A lareira no meio da sala, com certeza fazia parte do imaginário de todos nós, não pensei duas vezes: corri para acendê-la. Alguém tentou me ajudar, mas logo foi repreendido pelo terceiro: - Deixa ela curtir isso! Essa era a minha única onda.

O cheiro revelava limpeza recente, foi preparada para nos receber.

Decoração rústica, móveis de madeira. Uma enorme cômoda ficava no canto da sala. Abri gaveta por gaveta. E lá, na última, o tesouro... discos de vinil. O repertório não podia não podia ser melhor. De Bethoven a Chico Buarque. Não precisavámos de mais nada. Ainda bem que a televisão antiga estava quebrada.

E assim habitamos por dias aquela casinha. Estávamos juntos: na hora de dormir, na hora de acordar, de tomar café ou de comer founde de chocolate, este não tinha horário. Mas, mesmo unidos, também contemplamos a solidão. Preservávamos a individualidade. A casa tinha tanto silêncio que éramos capazes de ouvir o silêncio do outro e compartilhávamos este momento, pois era bom.

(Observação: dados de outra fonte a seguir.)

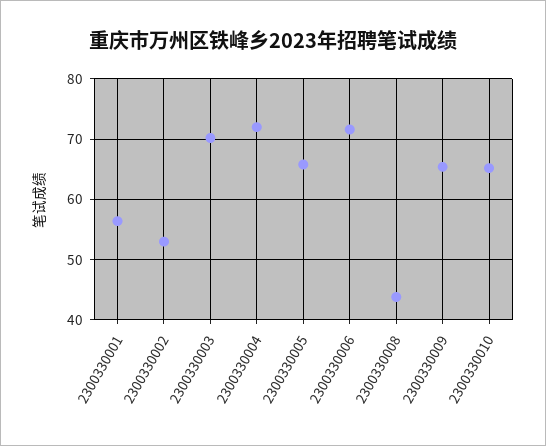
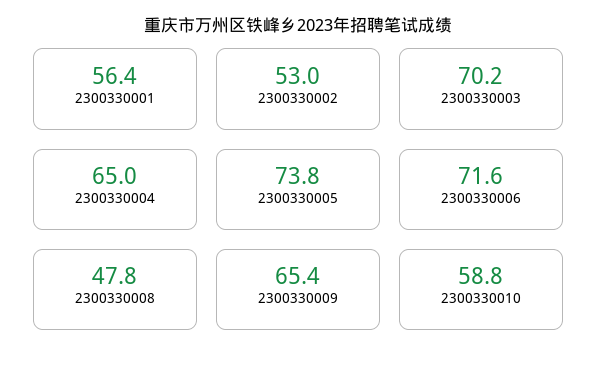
2300330004: 72 -> 65
2300330005: 66 -> 73.8
2300330008: 44 -> 47.8
2300330010: 65 -> 58.8

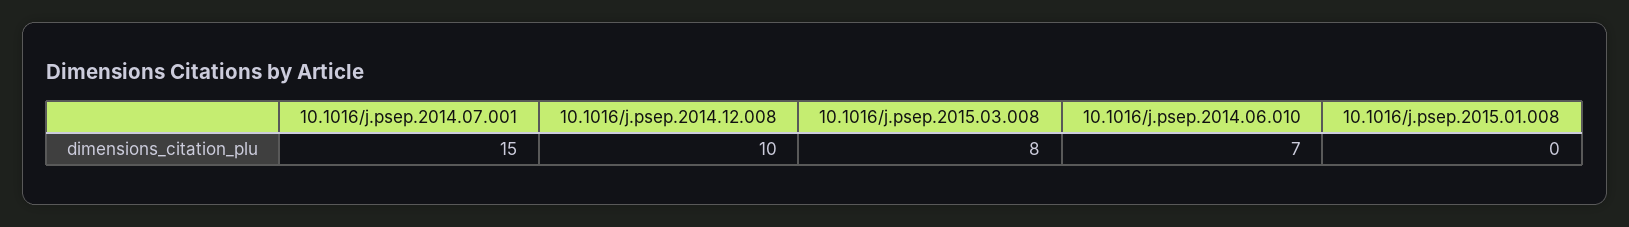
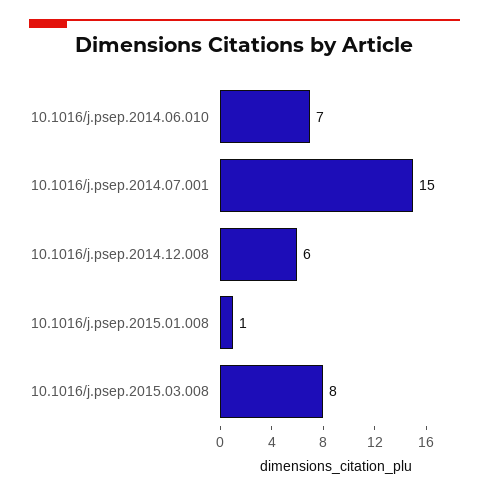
10.1016/j.psep.2014.12.008: 10 -> 6
10.1016/j.psep.2015.01.008: 0 -> 1

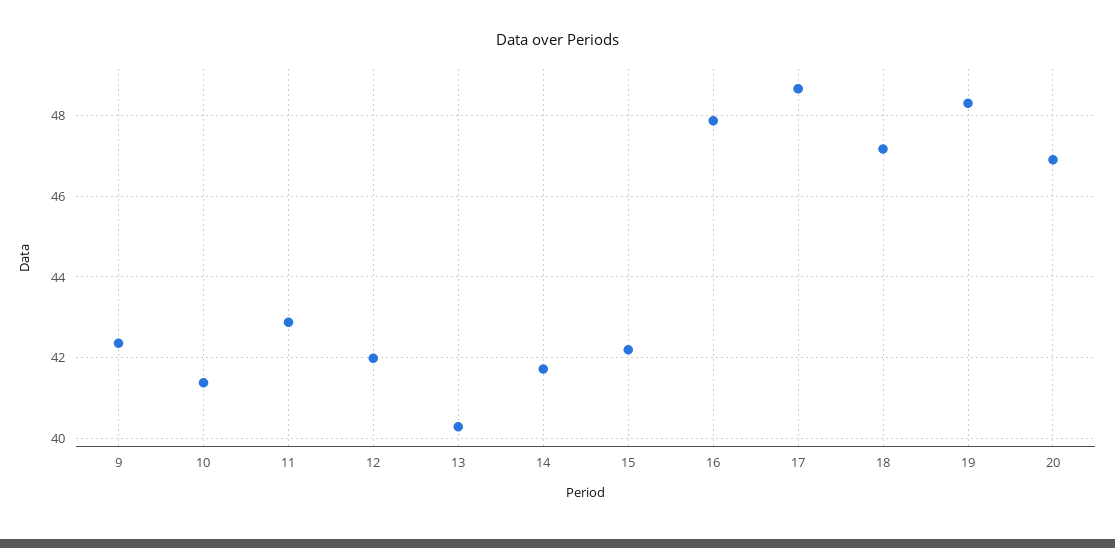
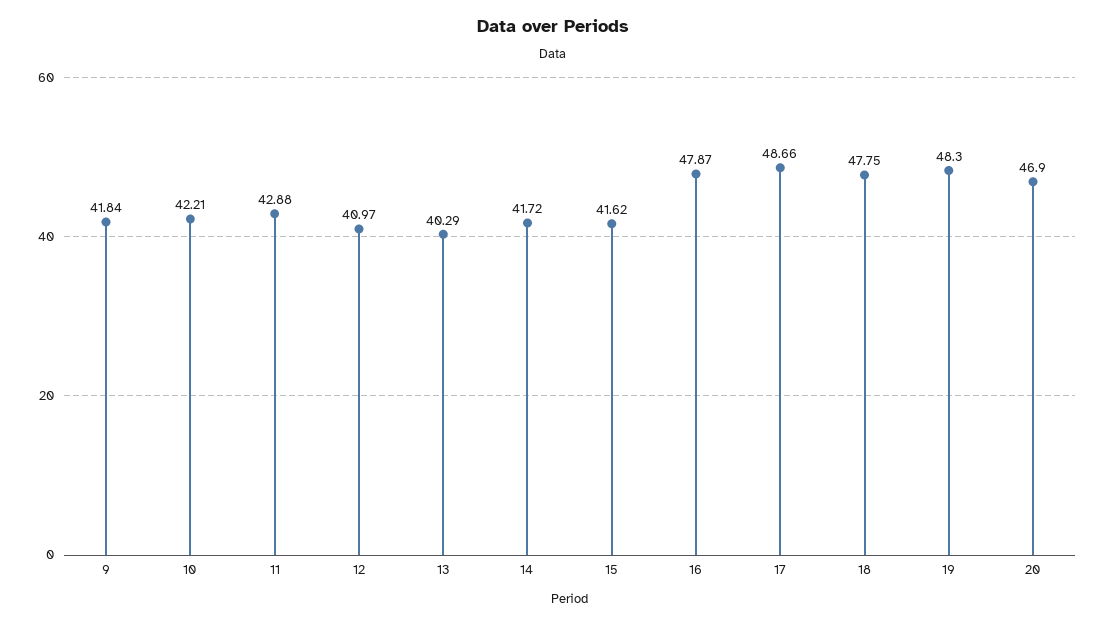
9: 42.4 -> 41.84
10: 41.4 -> 42.21
12: 42 -> 40.97
15: 42.2 -> 41.62
18: 47.2 -> 47.75

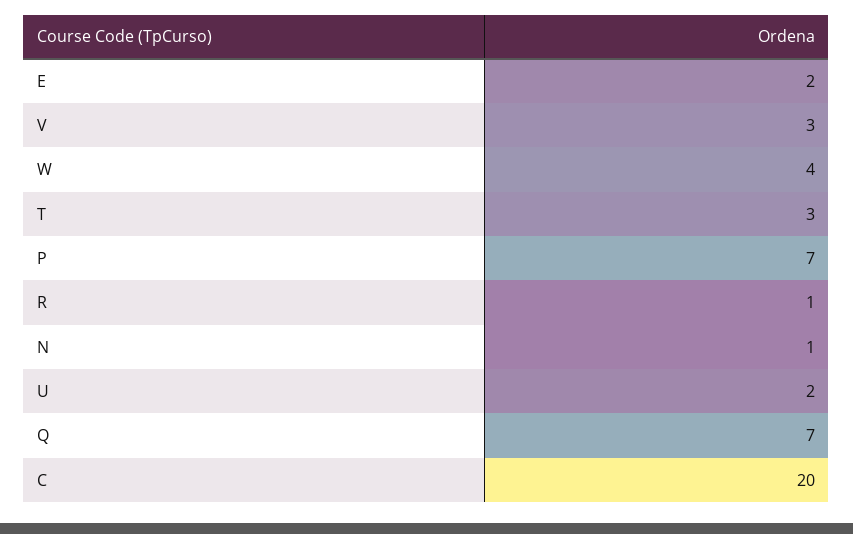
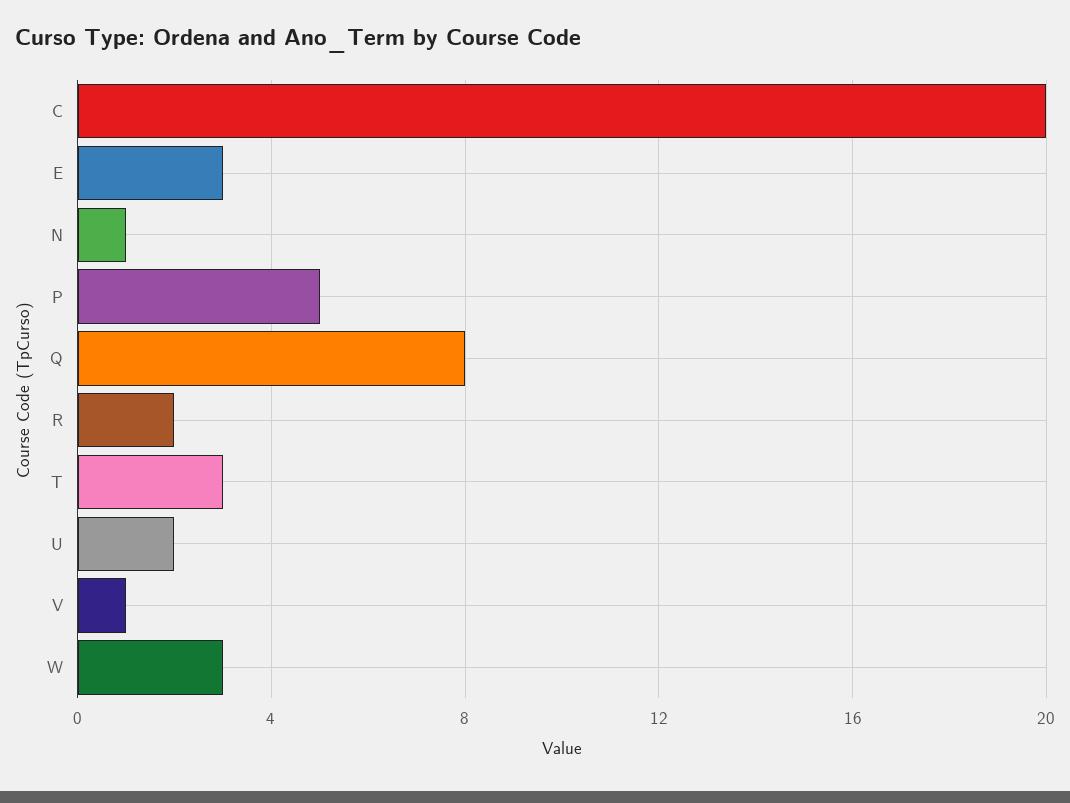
E: 2 -> 3
V: 3 -> 1
W: 4 -> 3
P: 7 -> 5
R: 1 -> 2
Q: 7 -> 8

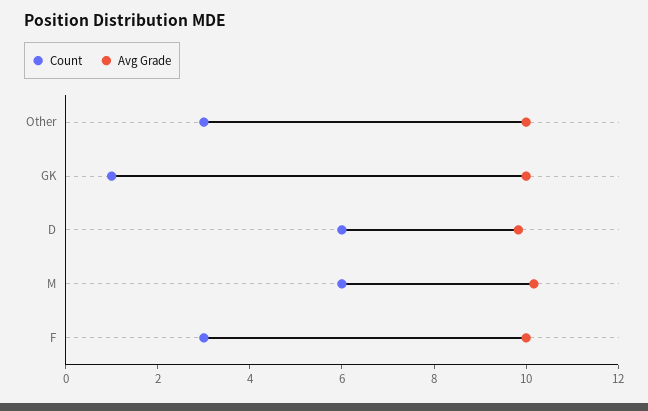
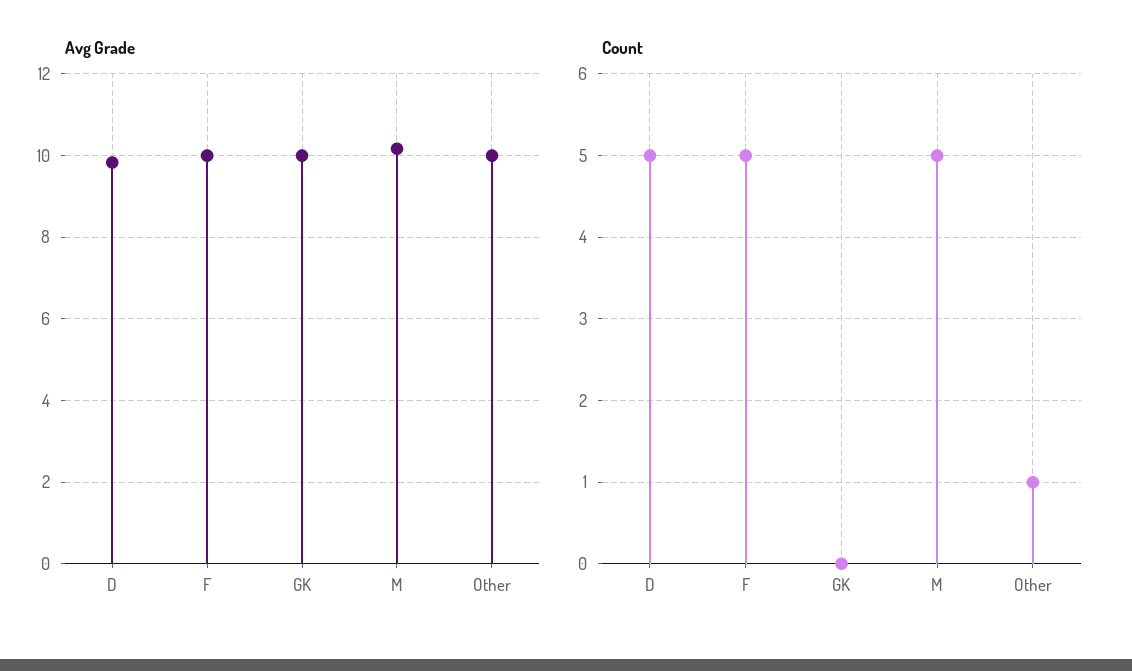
Count, Other: 3 -> 1
Count, GK: 1 -> 0
Count, D: 6 -> 5
Count, M: 6 -> 5
Count, F: 3 -> 5

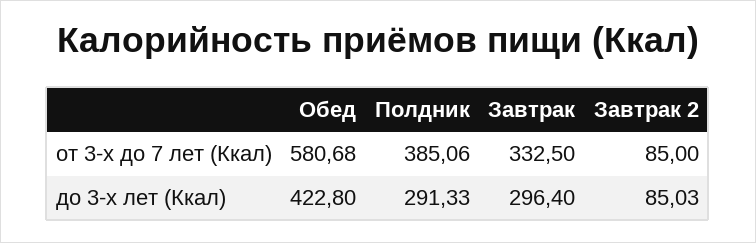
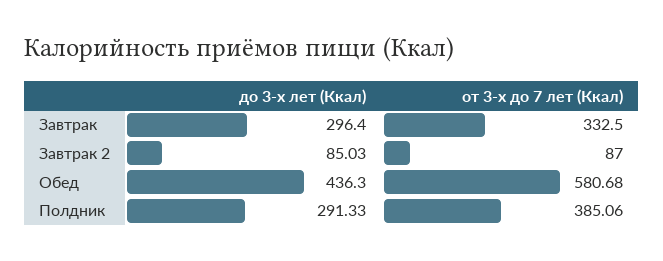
Завтрак 2, от 3-х до 7 лет (Ккал): 85 -> 87
Обед, до 3-х лет (Ккал): 422.8 -> 436.3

A Casa da Montanha ficava ao lado da casa da Branca de Neve e dos Sete Anões. E assim, como num conto de fadas, sentíamos no ar e no coração o amor que habitava aquele lar. O riso fluía fácil, assim como o companheirismo, a generosidade e o carinho. Quem ali viveu foi feliz, quem por ali passou, viveu dias indescritíveis. Tudo ali soa poesia, porém não me arrisco a tentar juntar estrofes.

Fora a saudade, guardamos de lembrança a certeza de que devolvemos tanto amor quanto recebemos daquele lar e que a próxima pessoa que abrir aquela porteira, sentirá - tanto quanto nós - uma brisa leve no rosto que fará lembrar um doce beijo de um querido.

A verdade

"Não se acolhe a verdade na vida, como quem engaiola uma ave na floresta. A verdade é luz. Somente o coração alimentado de amor e o cérebro enriquecido de sabedoria podem reflitir-lhe a grandeza".

Imanuel

28 fevereiro 2008

Doce Veneno

Eu poderia simplesmente que não estou a sua disposição.


Mas é só isso? Não, tem muito mais. Como poderia resumir o desassossego que sua presença me causa. Explicar que a paz que você me tira é essencial para eu viver, quero dizer que me tiras um pouquinho de vida, entende?! Ai... como é bom morrer de vez em quando. O que fazer com este vício que despertas em mim? Não há antídoto? Hummm, será que o remédio é tão bom quanto o vício?

30 janeiro 2008

Não volte

Eu sempre vou pedir, ainda que não queira de verdade...
Pedir que se retire da minha vida, levando consigo todos os papéis de parede que estampou na minha memória. Chega de passear por aqui retocando cada beijo, cada cheiro e carinho... para que nunca sofram com os efeitos do tempo. Carregue também aquela velha vitrola - que não cansa de tocar velhas canções de amor, com todo aquele chiado que lhe é familiar. Na saída, diminua o volume das ondas do mar, elas já não terão graça sem você aqui.
Não me faça mais perguntas íntimas, o meu constragimento parece aumentar o seu poder sobre minhas emoções. Também não seja simpático com as minhas amigas, elas não carecem do seu sorriso. Queira por favor comunicar aos seus pais que não mas habita a minha casa, trate de passar-lhes outro telefone. Na semana posterior, quando já tiver superado a sua ausência, colocarei um novo anúncio no jornal... PROCURA-SE UM AMOR QUE NÃO DESPERTE O AMOR!